# Wife & I made 2 fatties w/ Q-View



## hagisan (Mar 5, 2013)

WP_20130302_003.jpg



__ hagisan
__ Mar 5, 2013


















WP_20130302_004.jpg



__ hagisan
__ Mar 5, 2013


















WP_20130302_006.jpg



__ hagisan
__ Mar 5, 2013


















WP_20130302_007.jpg



__ hagisan
__ Mar 5, 2013


















WP_20130302_010.jpg



__ hagisan
__ Mar 5, 2013


















WP_20130302_009.jpg



__ hagisan
__ Mar 5, 2013


















WP_20130302_013.jpg



__ hagisan
__ Mar 5, 2013


----------



## kathrynn (Mar 5, 2013)

Those look like Monster Fatties....and soooo good! 
	

	
	
		
		



		
			






Kat


----------



## dirtsailor2003 (Mar 5, 2013)

WoW!!! Those make standard fatties look like Lean Cuisine, Weight Watchers, or Jenny Craig meals...


----------



## dewetha (Mar 6, 2013)

nice looking grub!


----------



## pgsmoker64 (Mar 6, 2013)

Awesome fatties!

Great job on the q-view - man style - all pics no words!!!

Bill


----------



## smokinhusker (Mar 6, 2013)

PGSmoker64 said:


> Awesome fatties!
> 
> Great job on the q-view - man style - all pics no words!!!
> 
> Bill


They look great and all pics no q view might be man style - but some of us need details - I want to post this to the SMF Facebook and Twitter!!! How much and what kind of meat, what were the filling ingredients! LOL


----------



## bear55 (Mar 7, 2013)

Outstanding looking fatties.


----------



## bigeyedavid (Mar 7, 2013)

Those are some awesome Big Fatties


----------



## hagisan (Mar 7, 2013)

Hello everyone!  Thank you all for the kind words.


SmokinHusker said:


> They look great and all pics no q view might be man style - but some of us need details - I want to post this to the SMF Facebook and Twitter!!! How much and what kind of meat, what were the filling ingredients! LOL


@SmokinHusker - I picked up 4lbs. breakfast sausage from Morant's Deli  here in Sac and split it in half.  My wife's fatty (pictured cut in half) had shredded Mexican cheese mix, fresh spinach, and pepperoni.

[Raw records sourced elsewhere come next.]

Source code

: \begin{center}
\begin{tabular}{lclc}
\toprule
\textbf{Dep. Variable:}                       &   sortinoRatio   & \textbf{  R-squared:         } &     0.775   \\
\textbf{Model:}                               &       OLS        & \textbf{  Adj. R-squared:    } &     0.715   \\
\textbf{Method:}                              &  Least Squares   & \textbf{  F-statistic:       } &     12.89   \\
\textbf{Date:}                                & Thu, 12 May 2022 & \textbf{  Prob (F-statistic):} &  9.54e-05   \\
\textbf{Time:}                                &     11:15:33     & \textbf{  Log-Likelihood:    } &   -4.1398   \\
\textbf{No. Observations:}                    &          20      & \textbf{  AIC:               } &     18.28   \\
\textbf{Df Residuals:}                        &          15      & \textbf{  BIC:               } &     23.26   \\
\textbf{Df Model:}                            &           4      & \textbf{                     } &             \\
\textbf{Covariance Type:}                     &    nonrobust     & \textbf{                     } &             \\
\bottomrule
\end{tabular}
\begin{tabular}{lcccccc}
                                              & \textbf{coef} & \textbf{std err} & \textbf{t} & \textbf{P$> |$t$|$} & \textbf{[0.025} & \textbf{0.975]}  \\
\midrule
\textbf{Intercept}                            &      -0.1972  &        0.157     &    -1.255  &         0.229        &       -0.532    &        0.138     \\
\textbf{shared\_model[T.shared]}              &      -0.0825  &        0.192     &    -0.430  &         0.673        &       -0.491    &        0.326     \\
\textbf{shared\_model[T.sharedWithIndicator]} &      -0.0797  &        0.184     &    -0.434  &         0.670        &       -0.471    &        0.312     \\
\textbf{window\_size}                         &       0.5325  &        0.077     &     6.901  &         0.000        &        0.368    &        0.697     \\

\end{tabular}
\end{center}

My fatty had green bell peppers, red onions, my home-smoked pepper jack cheese and pepperoni.  They were in the smoker for 4 hours and allowed to rest for 30 minutes.

I let some of my co-workers sample them and I got great feedback.  It really makes you feel good inside when people make positive comments on your cooking.

Thanks again!


----------



## lu1847 (Mar 7, 2013)

Oooo weeee!!!!  Fantastic job on the fattie mombalati's!! They look awesome.


----------



## jp61 (Mar 7, 2013)

... Fatties look great!

I'm overdue on making one or two.


----------



## pc farmer (Mar 7, 2013)

Is there a link on these fatties?  How there are made and what the meat is?  I want to make one.  Sorry for the d-rail.


----------